Who’s that? Well, he’s such an important spy that his name isn’t, and never has, been disclosed. Possibly because every radical from Damascus to Tehran would want a piece of this dude. That’s what you get when you run the Counterterrorism Center for nearly a decade.

But the clandestine nature of his job didn’t stop The Washington Post from reporting on the change in leadership. In the piece, they sprinkled in a few details about the man known as “Roger,” and let me tell you, he sounds like someone you wouldn’t want to fuck with.

[The restructuring] ends a nine-year tenure during which the center was transformed into a paramilitary force that employed armed drones to kill thousands of suspected terrorists and militants but also killed an unknown number of civilians.

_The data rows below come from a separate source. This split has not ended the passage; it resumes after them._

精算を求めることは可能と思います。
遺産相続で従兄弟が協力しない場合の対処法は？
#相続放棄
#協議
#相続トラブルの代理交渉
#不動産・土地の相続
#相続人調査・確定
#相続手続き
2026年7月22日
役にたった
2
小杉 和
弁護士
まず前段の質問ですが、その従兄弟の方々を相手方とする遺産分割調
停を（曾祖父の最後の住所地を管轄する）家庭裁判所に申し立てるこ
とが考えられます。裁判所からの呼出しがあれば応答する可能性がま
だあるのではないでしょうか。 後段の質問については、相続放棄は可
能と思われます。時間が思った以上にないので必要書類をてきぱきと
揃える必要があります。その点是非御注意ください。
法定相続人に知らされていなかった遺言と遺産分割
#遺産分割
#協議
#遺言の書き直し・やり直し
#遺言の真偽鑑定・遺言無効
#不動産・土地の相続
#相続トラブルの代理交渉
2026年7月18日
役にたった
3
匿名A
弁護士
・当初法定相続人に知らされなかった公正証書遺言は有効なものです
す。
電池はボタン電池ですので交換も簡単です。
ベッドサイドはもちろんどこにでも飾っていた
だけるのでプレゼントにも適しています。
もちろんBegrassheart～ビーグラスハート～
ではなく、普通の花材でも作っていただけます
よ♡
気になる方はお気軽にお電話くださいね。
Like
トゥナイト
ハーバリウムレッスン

As the architect of that campaign, the CTC chief came to be regarded as an Ahab-like figure known for dark suits and a darker demeanor. He could be merciless toward subordinates but was also revered for his knowledge of terrorist networks and his ability to run an organization that became almost an agency unto itself. He embodied a killing-centric approach to counter­terrorism that enraged many Muslims, even though he is a convert to Islam.

That’s uhhh…. really ironic? He married a Muslim woman he met while working for the agency in Africa. I wonder what their fights at home are about. Other couples bicker about taking out the trash, not eliminating members of subsets of your own religion. Which he did a lot of.

His job gave him authority to approve drone strikes, which often meant midnight calls from subordinates. His push for permission to begin launching what came to be known as “signature strikes” — attacks on suspected militants even when their identities weren’t known — led to a lethal surge that peaked in 2010 when the CIA carried out 117 strikes in Pakistan.

That is a lot of murder.

Does he embody every stereotype and caricature that you’d expect of a flag wavin’, air killin’ zealot? You betcha.

At one point during the height of that campaign, when asked by a colleague how it was going, he replied in a typical profane fashion, saying, “We are killing these sons of bitches faster than they can grow them.”

That’s …. good, I guess?

Roger is expected to remain at the CIA, despite his involvement in a number of … shall we say sketchy, borderline illegal, and almost certainly immoral campaigns.

In fact, that’s possibly what kept him at the CTC for so long.

U.S. officials said that Roger is expected to remain at the CIA in a new assignment which has yet to be determined

But other factors also accounted for Roger’s longevity, including a perception that his involvement in running the CIA’s secret prisons and use of torture on terrorism suspects had left him so tainted that he was seen as ineligible for other high-level CIA jobs.

Which means of course the CIA is proud of him

A CIA spokesman described the outgoing CTC director as “one of the true heroes of the agency.”

A previous Post profile of him got even more in-depth into perhaps the most important unelected figure in U.S. foreign policy of the past 30 years.

Colleagues describe Roger as a collection of contradictions. A chain-smoker who spends countless hours on a treadmill. Notoriously surly yet able to win over enough support from subordinates and bosses to hold on to his job.

His defenders don’t even try to make him sound likable. Instead, they emphasize his operational talents, encyclopedic understanding of the enemy and tireless work ethic.

From the outset, Roger seemed completely absorbed by the job — arriving for work before dawn to read operational cables from overseas and staying well into the night, if he left at all. His once-pudgy physique became almost cadaverous. Although he had quit smoking a decade or so earlier, his habit returned full strength.

He could be profane and brutal toward subordinates, micromanaging operations, second-guessing even the smallest details of plans, berating young analysts for shoddy work. “This is the worst cable I’ve ever seen,” was a common refrain.

Cool dude. But there’s a new Roger in town now. His name is Chris.

[He] is being replaced by an agency veteran who has held a series of high-level positions, including running the CIA’s operations in Afghanistan. His name is Chris.

Man, the CIA is secretive as fuck. I guess that makes sense though.

But I’m sure we will be in great hands with Chris running the show.